Orbene, nel caso di specie, tutte queste condizioni sussistono. Ha
efficacia di cosa giudicata l’accertamento della qualità di vittima della
ricorrente, in riferimento ai reati di cui agli artt. 600, 602 e 609 bis
c.p. nonché di costrizione mediante violenza alla prostituzione, e
certamente le modalità delle condotte violente subite per anni dalla
stessa l’avevano posta in uno stato di assoggettamento continuo, con la
consapevolezza del pericolo per sé e per i suoi familiari rimasti nel
Paese d’origine, come dettagliatamente descritto al capo 3)
dell’imputazione contenuta nella sentenza emessa dalla Corte di assise di
appello di Roma in data 15 febbraio 2013 nei confronti di F. C. e S. O.
L.; pertanto la situazione di pericolo nella quale la donna si trovava,
proprio al tempo della condotta di atti osceni in luogo pubblico, è stata
conseguenza delle condotte criminali come descritte e non era certamente
evitabile per la donna porre in essere l’attività di prostituzione di
strada, con le modalità imposte dai suoi sfruttatori, né rivolgendosi alle
Forze dell’ordine, né avendo accortezza di scegliere luoghi riservati ove
esercitare la prostituzione coatta.
11. Non è, a maggior ragione, sostenibile, come semplicisticamente sintetizzato nella parte motiva della sentenza impugnata, che una vittima di schiavitù sessuale, senza alcuna capacità di determinarsi nelle scelte fondamentali della propria vita perché in condizioni di asservimento, tenuta a dimostrare il quotidiano saldo dei proventi della prostituzione coatta alla quale è costretta, spesso con la vigilanza dello sfruttatore o di un suo incaricato – senza alcuna alternativa percorribile senza alcun aiuto di sottrarsi a tale servitù per le continue violenze e minacce alle quali è sottoposta – possa, e quindi debba, mettere maggiore cura nella scelta del luogo ove effettuare la prestazione sessuale, pretendendo il rispetto di tale indicazione da parte dell’occasionale e frettoloso cliente.
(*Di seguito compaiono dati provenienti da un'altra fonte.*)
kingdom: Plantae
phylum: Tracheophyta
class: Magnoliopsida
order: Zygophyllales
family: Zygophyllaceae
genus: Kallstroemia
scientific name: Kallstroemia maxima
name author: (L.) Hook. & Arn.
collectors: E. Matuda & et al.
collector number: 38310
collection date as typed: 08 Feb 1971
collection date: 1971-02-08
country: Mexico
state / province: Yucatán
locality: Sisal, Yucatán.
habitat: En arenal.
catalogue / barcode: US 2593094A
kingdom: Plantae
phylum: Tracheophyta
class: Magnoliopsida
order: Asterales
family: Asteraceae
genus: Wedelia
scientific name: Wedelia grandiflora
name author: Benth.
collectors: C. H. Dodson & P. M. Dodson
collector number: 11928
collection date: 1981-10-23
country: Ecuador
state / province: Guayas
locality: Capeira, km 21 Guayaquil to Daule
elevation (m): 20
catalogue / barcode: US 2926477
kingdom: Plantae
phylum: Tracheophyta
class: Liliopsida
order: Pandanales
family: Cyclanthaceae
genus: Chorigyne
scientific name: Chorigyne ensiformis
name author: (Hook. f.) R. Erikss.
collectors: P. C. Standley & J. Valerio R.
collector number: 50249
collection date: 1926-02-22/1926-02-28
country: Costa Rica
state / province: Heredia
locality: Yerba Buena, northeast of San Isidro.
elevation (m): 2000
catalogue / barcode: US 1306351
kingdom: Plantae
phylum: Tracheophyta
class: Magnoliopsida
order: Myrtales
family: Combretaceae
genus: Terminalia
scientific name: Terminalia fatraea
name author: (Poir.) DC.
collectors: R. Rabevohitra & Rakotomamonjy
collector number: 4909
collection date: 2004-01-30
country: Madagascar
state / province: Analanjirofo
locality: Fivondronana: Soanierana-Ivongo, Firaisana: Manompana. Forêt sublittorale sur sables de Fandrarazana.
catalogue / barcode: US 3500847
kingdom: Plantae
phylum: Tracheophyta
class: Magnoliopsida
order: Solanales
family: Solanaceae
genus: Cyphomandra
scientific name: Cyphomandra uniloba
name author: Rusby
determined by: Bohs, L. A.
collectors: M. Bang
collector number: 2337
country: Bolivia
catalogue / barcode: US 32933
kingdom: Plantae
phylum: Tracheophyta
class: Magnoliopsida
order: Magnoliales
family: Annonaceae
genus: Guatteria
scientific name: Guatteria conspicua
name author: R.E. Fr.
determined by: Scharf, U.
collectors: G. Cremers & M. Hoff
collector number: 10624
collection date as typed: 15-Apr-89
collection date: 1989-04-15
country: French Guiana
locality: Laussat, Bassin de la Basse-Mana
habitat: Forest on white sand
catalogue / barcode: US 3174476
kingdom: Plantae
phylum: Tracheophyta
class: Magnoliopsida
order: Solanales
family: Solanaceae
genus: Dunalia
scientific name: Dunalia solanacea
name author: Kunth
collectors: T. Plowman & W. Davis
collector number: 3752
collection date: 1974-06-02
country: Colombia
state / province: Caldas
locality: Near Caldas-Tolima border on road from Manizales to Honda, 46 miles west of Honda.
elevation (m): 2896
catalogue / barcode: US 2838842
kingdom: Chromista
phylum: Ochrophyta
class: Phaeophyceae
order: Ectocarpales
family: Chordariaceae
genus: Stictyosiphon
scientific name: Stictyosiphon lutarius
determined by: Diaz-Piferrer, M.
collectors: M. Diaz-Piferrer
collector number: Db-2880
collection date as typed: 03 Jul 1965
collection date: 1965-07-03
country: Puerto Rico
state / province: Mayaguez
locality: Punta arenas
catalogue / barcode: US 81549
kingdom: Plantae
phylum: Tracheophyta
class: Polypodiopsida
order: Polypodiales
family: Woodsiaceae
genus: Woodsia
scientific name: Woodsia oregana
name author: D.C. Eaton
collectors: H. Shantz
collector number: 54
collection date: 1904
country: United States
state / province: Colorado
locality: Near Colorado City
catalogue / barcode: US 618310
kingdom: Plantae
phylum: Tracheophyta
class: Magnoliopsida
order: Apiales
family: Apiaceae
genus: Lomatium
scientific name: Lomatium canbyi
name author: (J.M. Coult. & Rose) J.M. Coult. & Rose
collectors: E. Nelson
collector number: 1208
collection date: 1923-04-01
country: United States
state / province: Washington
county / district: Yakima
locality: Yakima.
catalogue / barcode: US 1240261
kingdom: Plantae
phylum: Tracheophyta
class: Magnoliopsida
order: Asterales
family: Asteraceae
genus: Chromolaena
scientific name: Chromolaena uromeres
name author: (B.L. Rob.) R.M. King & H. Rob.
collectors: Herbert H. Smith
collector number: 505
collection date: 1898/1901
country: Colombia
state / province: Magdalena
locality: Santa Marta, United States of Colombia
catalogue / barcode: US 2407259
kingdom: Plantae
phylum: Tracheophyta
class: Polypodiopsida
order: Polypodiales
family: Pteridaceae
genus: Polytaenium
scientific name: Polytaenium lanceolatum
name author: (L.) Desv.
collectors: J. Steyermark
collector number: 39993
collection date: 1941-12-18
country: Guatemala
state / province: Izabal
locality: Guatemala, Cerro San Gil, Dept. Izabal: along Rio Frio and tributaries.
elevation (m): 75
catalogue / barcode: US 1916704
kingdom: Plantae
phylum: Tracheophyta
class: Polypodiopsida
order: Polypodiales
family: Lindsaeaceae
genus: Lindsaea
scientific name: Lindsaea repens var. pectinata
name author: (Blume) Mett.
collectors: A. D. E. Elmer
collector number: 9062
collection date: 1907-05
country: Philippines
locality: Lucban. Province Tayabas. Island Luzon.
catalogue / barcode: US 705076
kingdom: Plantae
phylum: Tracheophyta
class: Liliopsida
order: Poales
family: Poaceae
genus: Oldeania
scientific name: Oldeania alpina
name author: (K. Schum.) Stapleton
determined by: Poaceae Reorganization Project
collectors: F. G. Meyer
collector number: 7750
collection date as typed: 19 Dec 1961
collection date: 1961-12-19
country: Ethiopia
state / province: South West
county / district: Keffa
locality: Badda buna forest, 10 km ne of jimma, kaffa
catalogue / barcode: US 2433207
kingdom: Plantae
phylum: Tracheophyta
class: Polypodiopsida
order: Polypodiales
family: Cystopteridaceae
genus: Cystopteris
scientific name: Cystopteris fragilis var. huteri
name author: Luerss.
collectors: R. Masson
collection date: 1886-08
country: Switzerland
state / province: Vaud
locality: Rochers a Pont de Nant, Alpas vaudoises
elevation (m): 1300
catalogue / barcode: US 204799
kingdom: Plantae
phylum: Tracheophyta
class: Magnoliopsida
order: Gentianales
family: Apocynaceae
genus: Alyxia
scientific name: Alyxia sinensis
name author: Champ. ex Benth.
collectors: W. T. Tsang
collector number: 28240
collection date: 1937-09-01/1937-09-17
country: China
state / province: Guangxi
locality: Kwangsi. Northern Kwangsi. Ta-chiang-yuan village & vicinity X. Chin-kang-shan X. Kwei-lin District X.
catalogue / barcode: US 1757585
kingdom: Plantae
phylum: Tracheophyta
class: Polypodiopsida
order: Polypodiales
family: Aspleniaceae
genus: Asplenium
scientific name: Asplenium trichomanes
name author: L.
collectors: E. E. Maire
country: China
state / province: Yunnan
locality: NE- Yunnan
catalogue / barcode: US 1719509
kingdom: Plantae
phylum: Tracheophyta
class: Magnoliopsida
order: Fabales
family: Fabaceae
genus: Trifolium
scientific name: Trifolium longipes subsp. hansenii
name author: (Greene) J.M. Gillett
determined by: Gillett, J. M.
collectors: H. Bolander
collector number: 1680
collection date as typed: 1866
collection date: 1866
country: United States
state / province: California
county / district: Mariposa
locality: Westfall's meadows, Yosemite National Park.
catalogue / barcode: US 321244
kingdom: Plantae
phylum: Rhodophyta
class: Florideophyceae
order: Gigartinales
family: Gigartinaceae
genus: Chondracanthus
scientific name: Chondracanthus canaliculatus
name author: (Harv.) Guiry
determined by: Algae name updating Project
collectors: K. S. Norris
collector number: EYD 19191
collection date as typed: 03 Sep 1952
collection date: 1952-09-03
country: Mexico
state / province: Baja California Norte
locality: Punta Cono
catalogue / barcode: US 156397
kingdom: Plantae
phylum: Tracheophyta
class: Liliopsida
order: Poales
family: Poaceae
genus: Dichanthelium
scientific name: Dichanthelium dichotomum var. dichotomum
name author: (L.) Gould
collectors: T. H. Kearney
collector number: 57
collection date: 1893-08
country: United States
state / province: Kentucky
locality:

12. Per le ragioni fin qui esposte, questa Corte annulla senza rinvio la sentenza impugnata, perché la F. non è punibile per il reato di atti osceni in luogo pubblico alla stessa contestato, atteso che, al momento dei fatto, la stessa era vittima del delitto di riduzione in schiavitù, di prostituzione coatta e di altri gravi delitti contro la persona, come accertato con sentenza passata in giudicato – acquisita agli atti nel corso dei giudizio di merito – e quindi aveva posto in essere l’atto contestato nel capo di imputazione in uno stato di necessità, ai sensi dell’art. 54 c.p.
P.Q.M.
Annulla senza rinvio la sentenza impugnata perché
l’imputata non è punibile per avere agito in stato di necessità.